| Problem description |
Starting at the line that contains "left shoulder: (251, 245)" and stopping at the line that contains "right wrist: (205, 484)", restate each line of the records below exactly. Omit the pictures.

(Pixel coordinate listings)
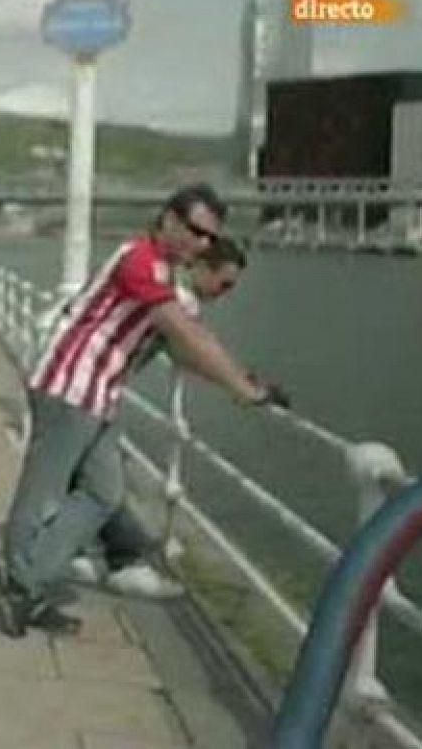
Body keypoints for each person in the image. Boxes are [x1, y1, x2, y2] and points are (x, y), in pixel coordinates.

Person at [0, 184, 287, 638]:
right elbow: (185, 336)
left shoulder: (164, 273)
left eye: (209, 237)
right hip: (67, 388)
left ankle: (28, 579)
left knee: (103, 494)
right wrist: (243, 391)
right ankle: (22, 587)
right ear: (168, 218)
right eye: (195, 231)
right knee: (42, 494)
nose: (202, 243)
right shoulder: (140, 262)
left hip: (97, 396)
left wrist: (243, 383)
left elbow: (184, 348)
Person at [69, 236, 252, 599]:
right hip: (82, 387)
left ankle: (96, 554)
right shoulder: (175, 301)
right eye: (224, 282)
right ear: (201, 267)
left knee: (88, 474)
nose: (225, 292)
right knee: (100, 480)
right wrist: (243, 387)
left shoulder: (166, 289)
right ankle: (102, 559)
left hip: (85, 384)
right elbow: (192, 349)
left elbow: (184, 352)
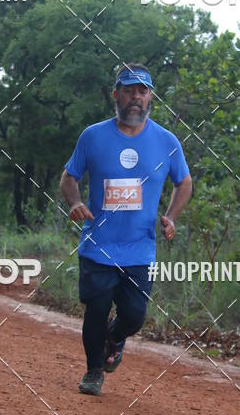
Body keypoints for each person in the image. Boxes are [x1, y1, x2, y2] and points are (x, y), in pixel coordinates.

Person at [60, 64, 192, 396]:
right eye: (129, 90)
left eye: (142, 91)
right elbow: (69, 177)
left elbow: (184, 182)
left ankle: (116, 338)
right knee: (97, 310)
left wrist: (172, 216)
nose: (136, 97)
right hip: (98, 245)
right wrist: (74, 202)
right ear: (116, 94)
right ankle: (93, 370)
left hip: (140, 248)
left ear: (150, 98)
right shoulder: (93, 136)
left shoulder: (166, 141)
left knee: (133, 316)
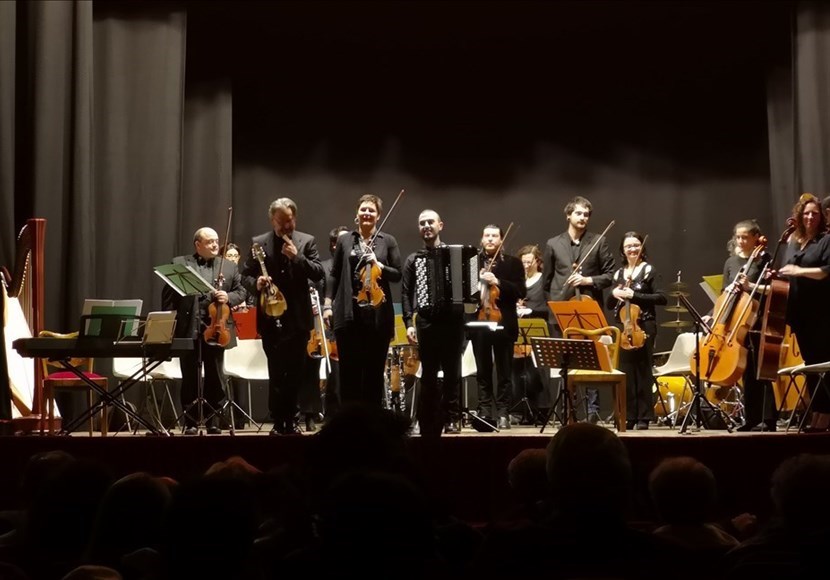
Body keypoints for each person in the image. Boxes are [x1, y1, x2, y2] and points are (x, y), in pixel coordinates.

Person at [241, 198, 324, 435]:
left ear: (294, 218)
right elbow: (245, 276)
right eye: (281, 222)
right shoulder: (259, 243)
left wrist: (297, 258)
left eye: (290, 221)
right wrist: (256, 283)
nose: (286, 226)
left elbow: (318, 273)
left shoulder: (306, 242)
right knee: (276, 371)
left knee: (296, 372)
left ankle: (293, 420)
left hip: (297, 319)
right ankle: (279, 422)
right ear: (272, 220)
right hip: (270, 318)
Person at [162, 227, 246, 435]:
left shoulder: (228, 267)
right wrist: (170, 325)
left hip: (218, 328)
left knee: (216, 376)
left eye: (217, 241)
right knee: (189, 375)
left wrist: (229, 297)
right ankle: (190, 421)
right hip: (189, 327)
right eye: (209, 242)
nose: (215, 245)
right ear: (198, 245)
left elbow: (241, 291)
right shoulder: (180, 264)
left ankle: (213, 421)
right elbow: (168, 299)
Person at [323, 194, 402, 408]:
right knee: (349, 372)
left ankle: (372, 424)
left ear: (378, 216)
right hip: (348, 315)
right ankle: (350, 423)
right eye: (363, 209)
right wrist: (328, 304)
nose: (367, 213)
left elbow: (398, 274)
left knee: (374, 373)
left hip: (378, 317)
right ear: (357, 214)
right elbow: (334, 273)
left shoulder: (388, 241)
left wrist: (380, 265)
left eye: (372, 210)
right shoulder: (345, 240)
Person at [542, 196, 616, 422]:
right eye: (579, 213)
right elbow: (546, 281)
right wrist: (554, 303)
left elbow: (611, 275)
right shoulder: (553, 243)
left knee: (590, 361)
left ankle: (592, 412)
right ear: (568, 215)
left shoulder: (599, 241)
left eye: (586, 214)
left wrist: (587, 281)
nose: (583, 218)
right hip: (562, 310)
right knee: (566, 363)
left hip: (588, 309)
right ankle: (567, 411)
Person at [401, 209, 466, 436]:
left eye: (430, 222)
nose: (426, 226)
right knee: (427, 375)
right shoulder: (413, 259)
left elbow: (469, 289)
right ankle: (426, 418)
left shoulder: (456, 255)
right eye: (422, 223)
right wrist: (409, 321)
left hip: (453, 323)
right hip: (427, 322)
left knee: (452, 374)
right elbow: (406, 293)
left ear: (441, 225)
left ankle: (451, 418)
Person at [778, 193, 830, 432]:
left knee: (823, 368)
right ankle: (817, 416)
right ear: (800, 215)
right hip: (800, 314)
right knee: (811, 367)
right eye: (806, 213)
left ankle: (825, 418)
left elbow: (825, 272)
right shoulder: (795, 242)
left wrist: (797, 271)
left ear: (821, 217)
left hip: (821, 313)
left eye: (815, 214)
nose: (810, 217)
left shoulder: (825, 240)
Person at [607, 232, 667, 430]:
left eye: (635, 245)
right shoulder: (618, 274)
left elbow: (661, 298)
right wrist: (613, 293)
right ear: (623, 251)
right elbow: (609, 304)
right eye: (628, 246)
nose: (632, 249)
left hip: (644, 325)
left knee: (642, 370)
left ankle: (644, 416)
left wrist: (635, 295)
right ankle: (629, 415)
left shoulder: (648, 270)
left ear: (642, 248)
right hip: (623, 327)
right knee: (626, 371)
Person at [470, 224, 526, 430]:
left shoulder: (513, 263)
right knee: (483, 371)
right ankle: (485, 410)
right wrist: (477, 285)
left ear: (501, 240)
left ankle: (504, 412)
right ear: (482, 239)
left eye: (495, 236)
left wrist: (498, 281)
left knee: (504, 371)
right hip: (479, 321)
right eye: (487, 235)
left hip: (504, 322)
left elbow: (520, 291)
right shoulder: (473, 262)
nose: (491, 239)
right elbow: (465, 292)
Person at [724, 220, 776, 431]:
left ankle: (769, 418)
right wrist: (714, 315)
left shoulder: (764, 259)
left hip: (758, 318)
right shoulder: (731, 263)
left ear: (756, 238)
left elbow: (773, 288)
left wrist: (751, 285)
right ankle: (751, 418)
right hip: (737, 320)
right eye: (738, 237)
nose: (741, 241)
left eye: (745, 237)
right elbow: (724, 291)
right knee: (745, 370)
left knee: (760, 369)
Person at [298, 226, 348, 430]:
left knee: (341, 375)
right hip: (321, 327)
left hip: (345, 325)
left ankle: (344, 415)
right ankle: (311, 414)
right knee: (312, 371)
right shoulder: (323, 267)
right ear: (334, 245)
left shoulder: (354, 267)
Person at [512, 244, 550, 424]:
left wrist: (530, 310)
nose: (526, 266)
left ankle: (541, 412)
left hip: (538, 330)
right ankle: (522, 411)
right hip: (519, 332)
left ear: (538, 262)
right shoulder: (519, 282)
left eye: (529, 262)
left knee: (538, 372)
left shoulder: (544, 281)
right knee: (520, 372)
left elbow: (549, 306)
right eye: (523, 262)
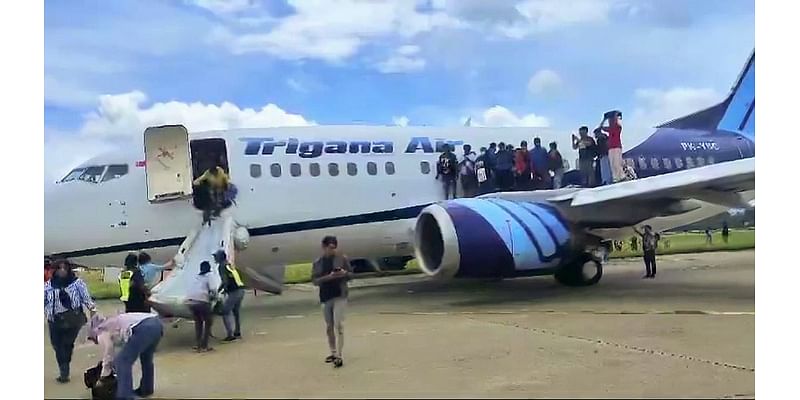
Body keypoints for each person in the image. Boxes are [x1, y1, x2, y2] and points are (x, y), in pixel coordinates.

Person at [90, 312, 164, 400]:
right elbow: (124, 345)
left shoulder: (100, 330)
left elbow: (108, 350)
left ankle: (125, 396)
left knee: (122, 361)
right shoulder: (113, 321)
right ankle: (146, 389)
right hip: (157, 324)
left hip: (144, 327)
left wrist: (105, 372)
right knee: (146, 357)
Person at [45, 259, 97, 383]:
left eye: (65, 268)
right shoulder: (48, 285)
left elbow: (86, 299)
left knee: (67, 345)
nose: (62, 271)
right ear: (55, 270)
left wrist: (93, 313)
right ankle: (63, 367)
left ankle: (64, 370)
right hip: (54, 319)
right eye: (59, 268)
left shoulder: (77, 283)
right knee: (57, 346)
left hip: (73, 319)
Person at [311, 236, 353, 368]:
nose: (332, 250)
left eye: (334, 247)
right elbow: (314, 280)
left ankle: (339, 355)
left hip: (340, 295)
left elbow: (351, 275)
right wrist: (329, 277)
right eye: (330, 248)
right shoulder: (318, 262)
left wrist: (344, 273)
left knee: (338, 324)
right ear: (324, 247)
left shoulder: (342, 259)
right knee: (329, 326)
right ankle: (333, 351)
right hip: (325, 296)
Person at [215, 249, 245, 342]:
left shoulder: (221, 266)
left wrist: (219, 290)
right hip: (241, 290)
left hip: (234, 291)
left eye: (216, 256)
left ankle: (230, 334)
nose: (214, 258)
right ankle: (237, 332)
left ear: (220, 258)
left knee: (225, 311)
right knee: (236, 312)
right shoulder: (229, 265)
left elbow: (225, 281)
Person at [186, 261, 217, 352]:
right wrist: (215, 298)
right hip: (202, 301)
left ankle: (198, 344)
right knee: (208, 322)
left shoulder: (197, 276)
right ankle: (204, 345)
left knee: (198, 322)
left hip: (190, 301)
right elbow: (213, 289)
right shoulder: (209, 275)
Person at [600, 110, 625, 182]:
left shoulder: (618, 127)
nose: (610, 122)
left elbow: (617, 122)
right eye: (609, 121)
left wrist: (616, 116)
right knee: (612, 164)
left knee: (617, 163)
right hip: (610, 148)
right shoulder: (609, 128)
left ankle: (621, 177)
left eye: (611, 121)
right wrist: (604, 120)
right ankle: (616, 178)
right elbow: (600, 128)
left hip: (617, 147)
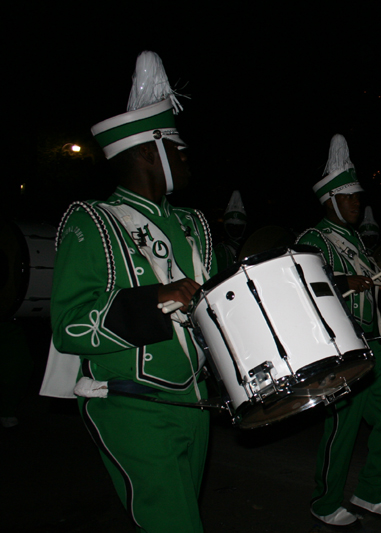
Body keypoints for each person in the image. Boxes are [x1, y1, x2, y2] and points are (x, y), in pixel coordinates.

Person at [40, 51, 215, 533]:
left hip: (195, 403)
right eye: (177, 149)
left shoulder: (193, 223)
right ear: (146, 152)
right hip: (129, 404)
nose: (185, 157)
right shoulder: (91, 221)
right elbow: (71, 325)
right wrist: (160, 298)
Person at [296, 134, 381, 528]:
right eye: (351, 198)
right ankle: (324, 502)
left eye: (359, 198)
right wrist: (345, 282)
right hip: (340, 348)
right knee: (341, 428)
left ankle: (370, 490)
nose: (358, 203)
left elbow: (362, 280)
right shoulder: (312, 239)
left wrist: (378, 283)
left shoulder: (356, 241)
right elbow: (303, 290)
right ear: (330, 201)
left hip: (370, 343)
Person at [213, 190, 247, 270]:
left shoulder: (251, 245)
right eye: (231, 226)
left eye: (238, 226)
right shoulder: (221, 250)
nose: (235, 229)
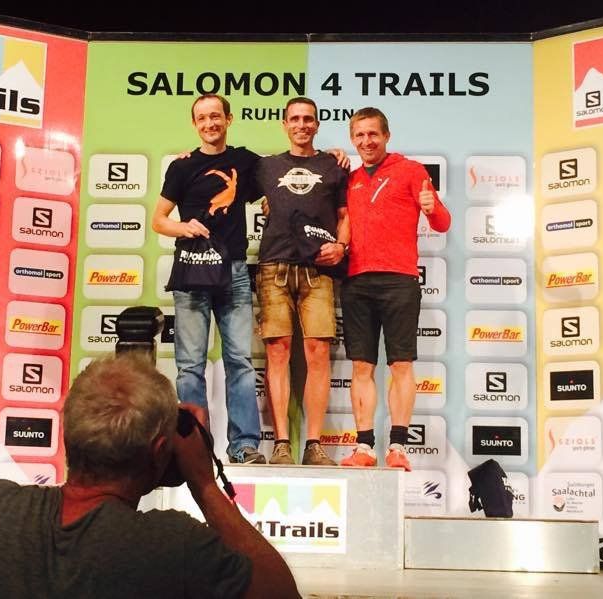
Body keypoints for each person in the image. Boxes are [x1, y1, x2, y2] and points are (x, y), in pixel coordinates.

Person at [0, 351, 299, 599]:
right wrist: (205, 484)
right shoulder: (172, 545)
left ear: (69, 431)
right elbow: (281, 593)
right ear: (160, 451)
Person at [152, 94, 265, 464]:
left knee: (240, 362)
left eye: (216, 116)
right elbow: (158, 220)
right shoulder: (181, 167)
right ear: (194, 124)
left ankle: (244, 446)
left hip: (233, 271)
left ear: (228, 119)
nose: (209, 123)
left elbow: (285, 175)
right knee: (189, 366)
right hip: (193, 270)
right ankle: (195, 449)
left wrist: (335, 157)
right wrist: (184, 226)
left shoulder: (246, 162)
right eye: (202, 118)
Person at [339, 107, 451, 472]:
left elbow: (443, 222)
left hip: (399, 280)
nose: (366, 141)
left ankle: (399, 447)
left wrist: (431, 209)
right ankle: (364, 447)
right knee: (361, 366)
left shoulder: (411, 171)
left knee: (401, 364)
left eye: (373, 134)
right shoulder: (351, 179)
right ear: (352, 139)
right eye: (359, 135)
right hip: (357, 280)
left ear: (386, 135)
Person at [255, 97, 349, 466]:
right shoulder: (265, 166)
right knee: (277, 353)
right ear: (284, 124)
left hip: (319, 270)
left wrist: (341, 246)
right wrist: (190, 157)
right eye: (294, 119)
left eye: (308, 119)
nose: (301, 125)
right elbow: (221, 172)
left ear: (317, 124)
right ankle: (281, 444)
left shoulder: (333, 165)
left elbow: (345, 215)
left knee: (318, 354)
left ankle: (314, 444)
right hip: (273, 267)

| Expected answer |
left shoulder: (251, 245)
right eye: (231, 226)
left eye: (238, 226)
right shoulder: (221, 250)
nose: (235, 229)
Body keypoints for each person in the image. Boxes are [x1, y1, x2, y2] and points are (x, y), in pixel coordinates.

Person at [0, 351, 299, 599]:
right wrist: (205, 484)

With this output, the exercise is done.